First Look: Exhibition "Camp: Notes On Fashion"

Fashion exhibitions organized by UNDERWORLD They enjoy great interest – not only among fans of clothes. There you could see the achievements for the first time Alexander McQueen (standing out earlier in gigantic queues) or an exhibition dedicated Rei kawakubo, The founder of Comme des Garçons, the second designer, whose museum organized an exhibition in his lifetime (only Yves Saint Laurent in 1983 was ahead of her.).

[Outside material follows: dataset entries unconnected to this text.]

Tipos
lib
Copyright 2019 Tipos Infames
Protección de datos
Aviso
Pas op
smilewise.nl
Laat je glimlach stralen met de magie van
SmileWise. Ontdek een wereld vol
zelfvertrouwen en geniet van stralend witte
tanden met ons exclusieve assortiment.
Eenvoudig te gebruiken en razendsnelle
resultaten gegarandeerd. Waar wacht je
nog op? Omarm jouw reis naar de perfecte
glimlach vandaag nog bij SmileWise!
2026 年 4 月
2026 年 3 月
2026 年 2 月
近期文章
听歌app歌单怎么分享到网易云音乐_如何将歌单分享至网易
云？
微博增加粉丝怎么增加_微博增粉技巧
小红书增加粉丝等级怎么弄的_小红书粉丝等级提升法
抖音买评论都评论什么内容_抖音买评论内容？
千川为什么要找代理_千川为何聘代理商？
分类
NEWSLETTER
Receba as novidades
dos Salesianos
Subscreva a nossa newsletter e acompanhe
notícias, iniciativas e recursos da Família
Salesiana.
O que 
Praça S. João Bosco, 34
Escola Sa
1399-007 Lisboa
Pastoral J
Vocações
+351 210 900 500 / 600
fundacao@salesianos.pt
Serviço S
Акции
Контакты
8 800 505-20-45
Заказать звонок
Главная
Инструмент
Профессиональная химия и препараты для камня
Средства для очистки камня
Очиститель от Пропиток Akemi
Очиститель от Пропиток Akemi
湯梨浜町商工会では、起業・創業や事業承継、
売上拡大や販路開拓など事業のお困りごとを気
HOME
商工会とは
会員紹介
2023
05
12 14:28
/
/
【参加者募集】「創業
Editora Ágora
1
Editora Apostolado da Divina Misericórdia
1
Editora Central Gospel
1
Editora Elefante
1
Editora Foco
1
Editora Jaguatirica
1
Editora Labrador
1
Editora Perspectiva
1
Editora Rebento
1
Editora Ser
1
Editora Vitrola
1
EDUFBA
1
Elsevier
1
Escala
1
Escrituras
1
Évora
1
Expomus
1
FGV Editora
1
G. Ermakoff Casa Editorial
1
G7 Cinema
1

Last year's exhibition P.T. "Heavenly Bodies: Fashion and the Catholic Imagination" She broke all records. Not only was it the largest fashion exhibition organized by MET, but also the most -visited museum in the history. 1659647 – exactly so many people appeared in New York to delve into fashion and church relationships.

Undoubtedly, the documentary film brought the great popularity of fashion exhibitions "The First Monday in May". He talks about the preparations for the Great Met Gala – the most important fashion event of the year, which officially opens the exhibition for the audience. As the film shows (reports preparations for the exhibition "China: Through the Looking Glass") Organizers – under supervision Anna Wintour – They put a lot of effort to show fashion in various contexts. There is never a clothes there just clothing.

The theme of this year's exhibition raised many questions. What is a camp? How it is related to fashion? The essay of Susan Sontag, which inspired the topic of the exhibition, is not an easy reading.

Kamp is difficult to define. Connects the items [in the style of] King Sun and Draq Queen. [As Oscar Wilde used to say] either either a work of art or carry it – explained Anna Wintour at the presentation of the exhibition during Fashion Week in Milan.

What else we learned about the upcoming event?

The first part of the exhibition will belong. As explained by Andrew Bolton, the curator of the exhibition, the camp was present in each of these historical spaces. In London he was a secret language of gays. In France, Prince Filip I, who was the personification of the camp He devoted his life to dances and dressing up.

I believe that the camp is associated with fashion due to the emphasis on texture, sensual surface and style at the cost of the content – added the curator.

The second part of the exhibition is a "modern" period. From 1960 to today. 100 projects – not only fashion. At the exhibition we will see photos ( Susan Sontag in the lens of Warhol), creations and accessories. M will Lagerfeld projects for Chanel (the famous collection inspired by Versailles from 1997), Alessandro Michele for Gucci (designer supports the organization of the exhibition), Jeremy Scott, Viktor duo&Rolf.

Will we find out what the campaign is thanks to the exhibition? As Bolton admitted, the exhibition may arise more questions than answers. Sounds intriguing, and how it really is?